Além da Colômbia que, conforme revelou despacho de 2004 vazado pelo Wikileaks, reclamou com os Estados Unidos sobre um suposto “imperialismo brasileiro” na América do Sul, a ex-ministra de Relações Exteriores do Paraguai, Leila Rachid, foi outra autoridade que buscou auxílio da diplomacia norte-americana contra a política externa brasileira, em uma reunião com o embaixador dos EUA em Assunção, em 21 de abril de 2005.
Leila Rachid foi chanceler entre 2003 e 2006, durante o governo do colorado Nicanor Duarte Frutos. Duarte foi o último presidente do Partido Conservador, que dominou a política paraguaia por seis décadas, até a vitória eleitoral do progressista Fernando Lugo, em 2008. Considerado um aliado próximo dos EUA, o paraguaio chegou a permitir a presença de tropas norte-americanas no país até 2006, como parte de um acordo de cooperação militar com os EUA.
Na época da reunião descrita no documento, o Paraguai estava atuando como presidente do Mercosul, e por isso havia emitido um comunicado conclamando o Equador a “preservar a democracia” diante do caos. No dia 20 de abril, o presidente equatoriano Lucio Gutierrez fora destituído pelo Congresso após ter perdido o apoio das Forças Armadas em meio a protestos populares.
O comunicado do Mercosul evocava as diretrizes da recém-criada Comunidade Sul-Americana de Nações (que depois se tornaria a atual Unasul – União de Nações Sul-Americanas). Segundo disse Leila Rachid ao embaixador norte-americano, a observação foi resultado da insistência do ex-chanceler brasileiro Celso Amorim, que preferiu a Unasul em vez da Carta Democrática Interamericana.

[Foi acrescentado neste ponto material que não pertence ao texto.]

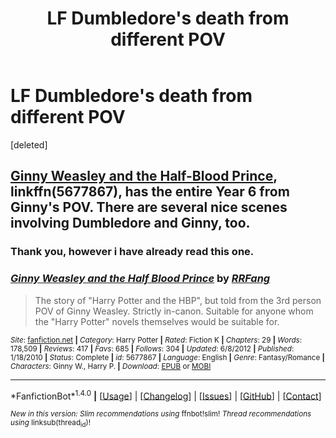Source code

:#+TITLE: LF Dumbledore's death from different POV

* LF Dumbledore's death from different POV
:PROPERTIES:
:Score: 2
:DateUnix: 1497035694.0
:DateShort: 2017-Jun-09
:FlairText: Request
:END:
[deleted]


** [[https://m.fanfiction.net/s/5677867/1/][Ginny Weasley and the Half-Blood Prince]], linkffn(5677867), has the entire Year 6 from Ginny's POV. There are several nice scenes involving Dumbledore and Ginny, too.
:PROPERTIES:
:Author: InquisitorCOC
:Score: 3
:DateUnix: 1497036716.0
:DateShort: 2017-Jun-10
:END:

*** Thank you, however i have already read this one.
:PROPERTIES:
:Author: ferruleeffect
:Score: 2
:DateUnix: 1497037360.0
:DateShort: 2017-Jun-10
:END:


*** [[http://www.fanfiction.net/s/5677867/1/][*/Ginny Weasley and the Half Blood Prince/*]] by [[https://www.fanfiction.net/u/1915468/RRFang][/RRFang/]]

#+begin_quote
  The story of "Harry Potter and the HBP", but told from the 3rd person POV of Ginny Weasley. Strictly in-canon. Suitable for anyone whom the "Harry Potter" novels themselves would be suitable for.
#+end_quote

^{/Site/: [[http://www.fanfiction.net/][fanfiction.net]] *|* /Category/: Harry Potter *|* /Rated/: Fiction K *|* /Chapters/: 29 *|* /Words/: 178,509 *|* /Reviews/: 417 *|* /Favs/: 685 *|* /Follows/: 304 *|* /Updated/: 6/8/2012 *|* /Published/: 1/18/2010 *|* /Status/: Complete *|* /id/: 5677867 *|* /Language/: English *|* /Genre/: Fantasy/Romance *|* /Characters/: Ginny W., Harry P. *|* /Download/: [[http://www.ff2ebook.com/old/ffn-bot/index.php?id=5677867&source=ff&filetype=epub][EPUB]] or [[http://www.ff2ebook.com/old/ffn-bot/index.php?id=5677867&source=ff&filetype=mobi][MOBI]]}

--------------

*FanfictionBot*^{1.4.0} *|* [[[https://github.com/tusing/reddit-ffn-bot/wiki/Usage][Usage]]] | [[[https://github.com/tusing/reddit-ffn-bot/wiki/Changelog][Changelog]]] | [[[https://github.com/tusing/reddit-ffn-bot/issues/][Issues]]] | [[[https://github.com/tusing/reddit-ffn-bot/][GitHub]]] | [[[https://www.reddit.com/message/compose?to=tusing][Contact]]]

^{/New in this version: Slim recommendations using/ ffnbot!slim! /Thread recommendations using/ linksub(thread_id)!}
:PROPERTIES:
:Author: FanfictionBot
:Score: 1
:DateUnix: 1497036725.0
:DateShort: 2017-Jun-10
:END:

Ela explicou que se opôs à ideia porque a Comunidade Sul-Americana de Nações “é meramente um brilhozinho nos olhos a essa altura; foi anunciada como uma proposta no ano passado, mas falta estrutura, um conjunto de princípios acordados pelos membros e outras características normais de ‘institucionalização’”. Segundo o despacho, Amorim teria dito que citar a carta Interamericana seria um convite aos EUA para “interferir” em questões regionais, que, para o Brasil, deveriam ser cuidadas apenas pelos países sul-americanos.
O documento prossegue: “Ela fez um comentário pessoal [dizendo] que Amorim está empurrando uma agenda para minimizar a influência dos EUA na América do Sul e afirmar o domínio brasileiro, uma direção que ela se opõe fortemente porque se traduz em controle irrestrito do Brasil sobre o destino do Paraguai”, diz o despacho.

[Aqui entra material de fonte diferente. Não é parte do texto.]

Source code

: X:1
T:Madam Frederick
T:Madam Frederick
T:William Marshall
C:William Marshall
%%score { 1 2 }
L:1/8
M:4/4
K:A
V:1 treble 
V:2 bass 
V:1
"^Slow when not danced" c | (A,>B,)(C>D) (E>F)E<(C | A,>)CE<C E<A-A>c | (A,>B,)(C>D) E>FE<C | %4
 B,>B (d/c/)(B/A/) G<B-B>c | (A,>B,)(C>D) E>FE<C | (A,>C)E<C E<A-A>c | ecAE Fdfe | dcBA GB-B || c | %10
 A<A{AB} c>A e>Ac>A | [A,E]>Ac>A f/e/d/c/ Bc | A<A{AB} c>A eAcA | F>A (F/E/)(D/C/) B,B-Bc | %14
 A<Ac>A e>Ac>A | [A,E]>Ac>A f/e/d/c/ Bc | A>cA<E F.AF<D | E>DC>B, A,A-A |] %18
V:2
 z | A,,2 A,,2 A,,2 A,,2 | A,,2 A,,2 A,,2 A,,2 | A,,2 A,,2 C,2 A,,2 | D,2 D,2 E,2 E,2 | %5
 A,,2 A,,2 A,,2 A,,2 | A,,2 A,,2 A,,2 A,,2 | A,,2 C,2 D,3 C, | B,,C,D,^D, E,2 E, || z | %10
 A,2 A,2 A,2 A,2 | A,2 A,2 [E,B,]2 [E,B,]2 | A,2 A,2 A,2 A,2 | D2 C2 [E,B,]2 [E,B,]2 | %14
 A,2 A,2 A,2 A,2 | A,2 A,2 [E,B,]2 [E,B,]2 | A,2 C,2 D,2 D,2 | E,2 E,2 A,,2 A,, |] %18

Um mês depois, em 13 de maio, Leila seria ainda mais explícita. Ela compareceu a outra reunião com o embaixador norte-americano John F. Keane para tratar do congresso ministerial da OEA (Organização dos Estados Americanos) e a possibilidade de assinar o Artigo 98 – segundo o qual o Paraguai se comprometeria a não extraditar cidadãos norte-americanos ao Tribunal Penal Internacional.
Nessa reunião, Rachid não poderia ser mais clara: pediu um encontro com a secretária de Estado Condolezza Rice sobre a atitude comercial brasileira e a política externa. “Ela reclamou que o Brasil havia cortado cotas de exportações paraguaias”, relata o documento. “Ela também estava preocupada com a ambição brasileira de se tornar a maior liderança política na região e instou que os EUA se afirmassem para se opor ao Brasil”.
Curioso como essas Repúblicas sulamericanas têm os Estados Unidos como seus donos. Já está no imaginário.